In cost-sensitive applications where processing temperatures allow — principally polyolefins, PVC compounds, and cable insulation — aluminum trihydrate (ATH) and magnesium hydroxide (MDH) deliver flame retardancy without hazardous substance concerns. Both release water vapor during decomposition, diluting combustible gases and cooling the combustion zone. High loadings are required (40–65% by weight), which limits their use where mechanical properties need to be preserved.

From a regulatory standpoint, both are clean: no SVHC status, no REACH or RoHS restrictions, and compatible with recyclability requirements. Wire and cable insulation for infrastructure applications is their natural home, where the Construction Products Regulation and the Low Voltage Directive impose fire safety and environmental requirements at the same time.

Practical Compliance in 2026: What Formulators Need to Do

  • Audit the full BFR inventory. RoHS addresses PBBs and PBDEs — REACH’s SVHC list goes further. The restriction proposal on non-polymeric aromatic brominated flame retardants (Call for Evidence, January 2026) covers substances used in electrical and electronic products, construction products, and textiles. Any compounder using brominated flame retardants in these applications should check each compound’s SVHC status and watch the ECHA restriction timeline.
  • Understand the RoHS–REACH interaction. Passing one does not mean passing the other. Articles containing SVHC Candidate List substances above 0.1% by weight require disclosure to the downstream supply chain — whether or not those substances appear in RoHS. Electronics manufacturers sourcing plastic compounds need to verify SVHC presence, not just RoHS compliance.
  • Evaluate phosphorus-based alternatives against the full performance specification. Halogen-free phosphorus systems can match brominated flame retardants on UL 94 classification in many engineering polymer matrices, but their effect on tensile strength, elongation, thermal stability, and processing needs to be validated at the compound level. The interaction with the base resin — especially in PPS, polyamide, and ABS/PC blends — cannot be predicted from chemistry alone.
  • Plan for PFAS exposure in fluoropolymer-based formulations.
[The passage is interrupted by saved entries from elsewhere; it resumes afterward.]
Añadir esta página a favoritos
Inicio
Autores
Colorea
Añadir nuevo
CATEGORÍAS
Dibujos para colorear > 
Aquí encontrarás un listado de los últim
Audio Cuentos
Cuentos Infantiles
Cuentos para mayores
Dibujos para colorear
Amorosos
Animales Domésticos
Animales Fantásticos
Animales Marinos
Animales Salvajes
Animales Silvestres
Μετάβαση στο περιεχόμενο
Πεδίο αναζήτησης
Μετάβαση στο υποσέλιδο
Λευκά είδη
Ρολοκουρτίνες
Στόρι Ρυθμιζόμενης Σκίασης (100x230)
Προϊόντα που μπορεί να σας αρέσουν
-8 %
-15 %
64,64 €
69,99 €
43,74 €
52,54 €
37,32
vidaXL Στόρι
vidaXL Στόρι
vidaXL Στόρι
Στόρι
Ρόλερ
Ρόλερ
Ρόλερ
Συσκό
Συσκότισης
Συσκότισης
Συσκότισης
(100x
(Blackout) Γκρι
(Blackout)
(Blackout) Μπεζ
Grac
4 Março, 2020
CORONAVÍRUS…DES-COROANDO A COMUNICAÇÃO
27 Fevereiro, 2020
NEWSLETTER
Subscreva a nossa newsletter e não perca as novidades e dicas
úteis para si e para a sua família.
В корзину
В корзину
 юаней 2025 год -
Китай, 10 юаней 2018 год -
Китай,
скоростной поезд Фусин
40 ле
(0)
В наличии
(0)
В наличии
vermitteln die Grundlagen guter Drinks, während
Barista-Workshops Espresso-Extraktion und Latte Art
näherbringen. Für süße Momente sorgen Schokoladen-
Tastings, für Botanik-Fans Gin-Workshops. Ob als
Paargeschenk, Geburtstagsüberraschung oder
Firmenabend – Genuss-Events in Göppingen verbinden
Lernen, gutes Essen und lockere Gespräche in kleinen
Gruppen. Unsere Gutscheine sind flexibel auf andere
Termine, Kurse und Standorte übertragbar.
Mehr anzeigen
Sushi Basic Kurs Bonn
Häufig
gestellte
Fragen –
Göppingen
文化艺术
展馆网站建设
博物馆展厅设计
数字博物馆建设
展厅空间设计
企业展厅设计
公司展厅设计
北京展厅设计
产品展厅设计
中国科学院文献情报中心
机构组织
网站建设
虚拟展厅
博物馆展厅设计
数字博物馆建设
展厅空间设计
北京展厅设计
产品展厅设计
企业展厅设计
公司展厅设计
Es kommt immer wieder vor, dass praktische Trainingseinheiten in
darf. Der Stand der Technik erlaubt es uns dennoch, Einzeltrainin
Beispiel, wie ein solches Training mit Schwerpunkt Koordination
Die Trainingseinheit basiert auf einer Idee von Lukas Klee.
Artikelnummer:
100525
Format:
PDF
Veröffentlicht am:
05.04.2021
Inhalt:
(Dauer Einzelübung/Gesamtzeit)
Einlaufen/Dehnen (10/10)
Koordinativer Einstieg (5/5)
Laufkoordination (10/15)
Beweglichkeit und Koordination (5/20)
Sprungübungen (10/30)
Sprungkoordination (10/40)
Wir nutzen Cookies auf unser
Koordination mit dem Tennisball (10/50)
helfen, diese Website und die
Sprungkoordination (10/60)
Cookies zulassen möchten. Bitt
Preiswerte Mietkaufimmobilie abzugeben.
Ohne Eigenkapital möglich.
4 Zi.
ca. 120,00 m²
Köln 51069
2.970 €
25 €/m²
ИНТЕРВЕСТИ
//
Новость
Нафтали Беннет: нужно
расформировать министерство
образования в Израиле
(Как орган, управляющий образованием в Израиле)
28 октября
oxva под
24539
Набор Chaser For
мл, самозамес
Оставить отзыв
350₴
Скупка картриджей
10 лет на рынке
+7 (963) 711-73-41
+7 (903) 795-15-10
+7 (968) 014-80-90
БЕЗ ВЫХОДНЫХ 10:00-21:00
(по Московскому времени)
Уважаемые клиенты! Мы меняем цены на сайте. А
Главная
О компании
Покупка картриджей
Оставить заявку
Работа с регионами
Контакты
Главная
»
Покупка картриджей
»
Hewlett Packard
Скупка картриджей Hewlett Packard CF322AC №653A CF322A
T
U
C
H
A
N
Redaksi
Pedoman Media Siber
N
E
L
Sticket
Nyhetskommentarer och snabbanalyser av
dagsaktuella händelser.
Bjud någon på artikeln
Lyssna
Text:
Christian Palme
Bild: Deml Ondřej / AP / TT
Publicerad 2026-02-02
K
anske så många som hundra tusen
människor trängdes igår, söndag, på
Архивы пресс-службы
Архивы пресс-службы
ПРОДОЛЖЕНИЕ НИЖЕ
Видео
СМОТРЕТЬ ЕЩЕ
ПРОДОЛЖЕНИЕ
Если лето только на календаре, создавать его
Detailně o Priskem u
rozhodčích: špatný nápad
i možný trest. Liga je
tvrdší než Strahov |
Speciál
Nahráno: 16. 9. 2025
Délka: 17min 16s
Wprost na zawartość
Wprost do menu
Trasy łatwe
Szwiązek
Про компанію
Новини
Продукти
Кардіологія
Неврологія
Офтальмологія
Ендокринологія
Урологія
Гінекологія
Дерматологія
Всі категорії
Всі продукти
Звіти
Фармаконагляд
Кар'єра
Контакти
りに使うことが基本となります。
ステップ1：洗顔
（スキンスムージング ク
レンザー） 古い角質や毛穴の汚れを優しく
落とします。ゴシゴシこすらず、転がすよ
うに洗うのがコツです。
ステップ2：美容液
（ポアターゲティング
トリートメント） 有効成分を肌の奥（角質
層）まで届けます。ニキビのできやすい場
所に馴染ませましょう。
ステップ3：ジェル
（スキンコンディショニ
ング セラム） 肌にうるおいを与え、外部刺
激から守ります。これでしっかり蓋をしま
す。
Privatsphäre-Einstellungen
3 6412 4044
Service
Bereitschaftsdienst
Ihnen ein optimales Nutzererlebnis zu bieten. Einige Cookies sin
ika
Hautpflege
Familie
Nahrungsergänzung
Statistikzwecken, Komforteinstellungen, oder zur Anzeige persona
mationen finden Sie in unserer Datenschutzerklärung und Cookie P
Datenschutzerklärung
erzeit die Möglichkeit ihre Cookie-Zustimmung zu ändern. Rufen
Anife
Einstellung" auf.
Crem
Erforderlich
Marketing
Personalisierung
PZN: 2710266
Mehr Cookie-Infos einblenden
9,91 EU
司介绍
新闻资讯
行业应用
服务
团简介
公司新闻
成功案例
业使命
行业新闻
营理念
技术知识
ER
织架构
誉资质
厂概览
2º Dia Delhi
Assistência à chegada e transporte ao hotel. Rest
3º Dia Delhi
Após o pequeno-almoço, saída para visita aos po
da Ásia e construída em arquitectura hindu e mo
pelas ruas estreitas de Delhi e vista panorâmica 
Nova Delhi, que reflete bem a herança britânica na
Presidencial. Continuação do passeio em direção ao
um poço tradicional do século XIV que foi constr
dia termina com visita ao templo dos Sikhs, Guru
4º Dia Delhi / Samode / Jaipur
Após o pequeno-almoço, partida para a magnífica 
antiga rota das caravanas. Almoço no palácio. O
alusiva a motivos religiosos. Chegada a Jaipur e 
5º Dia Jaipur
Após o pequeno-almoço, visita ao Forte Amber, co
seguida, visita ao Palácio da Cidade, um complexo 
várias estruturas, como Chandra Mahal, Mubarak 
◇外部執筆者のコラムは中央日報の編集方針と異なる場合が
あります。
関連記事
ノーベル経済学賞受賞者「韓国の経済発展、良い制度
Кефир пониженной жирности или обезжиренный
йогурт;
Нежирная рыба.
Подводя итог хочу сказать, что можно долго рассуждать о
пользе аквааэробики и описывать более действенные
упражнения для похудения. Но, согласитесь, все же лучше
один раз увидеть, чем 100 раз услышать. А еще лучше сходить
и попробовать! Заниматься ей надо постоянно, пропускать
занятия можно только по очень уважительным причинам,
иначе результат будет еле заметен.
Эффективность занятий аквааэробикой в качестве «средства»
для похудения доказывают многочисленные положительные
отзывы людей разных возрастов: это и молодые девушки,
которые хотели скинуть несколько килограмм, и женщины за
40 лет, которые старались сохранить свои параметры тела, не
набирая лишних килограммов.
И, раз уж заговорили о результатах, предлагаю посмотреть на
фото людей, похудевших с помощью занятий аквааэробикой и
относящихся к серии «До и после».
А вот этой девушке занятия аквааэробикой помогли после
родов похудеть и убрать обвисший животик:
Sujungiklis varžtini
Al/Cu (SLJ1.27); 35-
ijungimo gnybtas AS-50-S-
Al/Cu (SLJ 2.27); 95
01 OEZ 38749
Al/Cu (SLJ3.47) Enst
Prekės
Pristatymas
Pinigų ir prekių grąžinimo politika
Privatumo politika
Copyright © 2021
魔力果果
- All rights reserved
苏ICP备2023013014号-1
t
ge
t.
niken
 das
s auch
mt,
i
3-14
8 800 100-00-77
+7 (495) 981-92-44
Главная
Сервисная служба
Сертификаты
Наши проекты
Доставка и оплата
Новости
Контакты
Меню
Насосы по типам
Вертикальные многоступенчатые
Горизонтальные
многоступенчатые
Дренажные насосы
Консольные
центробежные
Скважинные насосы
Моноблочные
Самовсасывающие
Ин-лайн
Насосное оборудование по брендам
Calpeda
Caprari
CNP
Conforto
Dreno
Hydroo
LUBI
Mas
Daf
PFAS restrictions are moving through a separate regulatory track, but formulators using fluoropolymers as processing aids or in specialty flame retardant systems should note that ECHA’s SEAC opinion on the broad PFAS restriction is expected by end of 2026, with a Commission decision likely afterward. Any compound system relying on fluoropolymer components needs to be assessed for regulatory exposure alongside BFR compliance.